After World War I, the fall of Austria-Hungary, the Polish–Czechoslovak War and the division of Cieszyn Silesia in 1920, the village became a part of Czechoslovakia. Following the Munich Agreement, in October 1938 together with the Zaolzie region it was annexed by Poland, administratively organised in Frysztat County of Silesian Voivodeship. The village was then annexed by Nazi Germany at the beginning of World War II. After the war it was restored to Czechoslovakia.

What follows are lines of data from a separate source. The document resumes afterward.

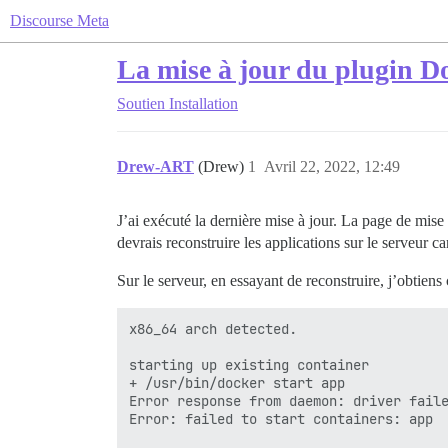
Discourse Meta
La mise à jour du plugin Doc
Soutien
Installation
Drew-ART
(Drew)
1
Avril 22, 2022, 12:49
J’ai exécuté la dernière mise à jour. La page de mise
devrais reconstruire les applications sur le serveur c
Sur le serveur, en essayant de reconstruire, j’obtiens
x86_64 arch detected.

starting up existing container

+ /usr/bin/docker start app

Error response from daemon: driver faile
Error: failed to start containers: app
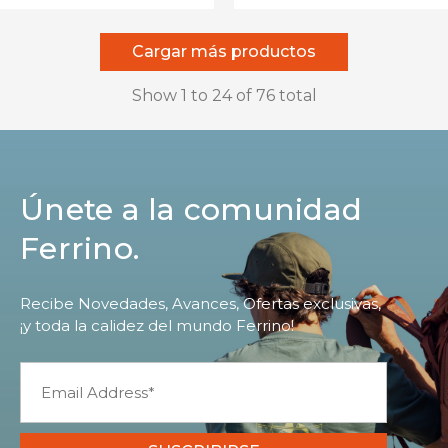
Cargar más productos
Show
1
to
24
of
76
total
Únete a la comunidad
Ferrino.
Recibe Novedades, Avances, Ofertas exclusivas,
¡y toda la calidez del mundo Ferrino!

Louky is a classic example of the devastation wrought by heavy industry, in this case, coal mining. The centre of the village was originally located north of today's settlement. During the Communist era, extensive mining activities irrevocably damaged the original village. Surface waters were polluted, farmland was degraded, the whole area was undermined, new ponds appeared, the water level rose, and mine tailings accumulated. All this sealed the fate of the old village; almost all the houses sank into the ground, and the village was demolished. Today only the Saint Barbara Church remains. It is structurally unstable, and it is only a matter of time before it too is gone.

Today's village lies south of original location and is much smaller. It is served by a small railway station. New Catholic church has been constructed there.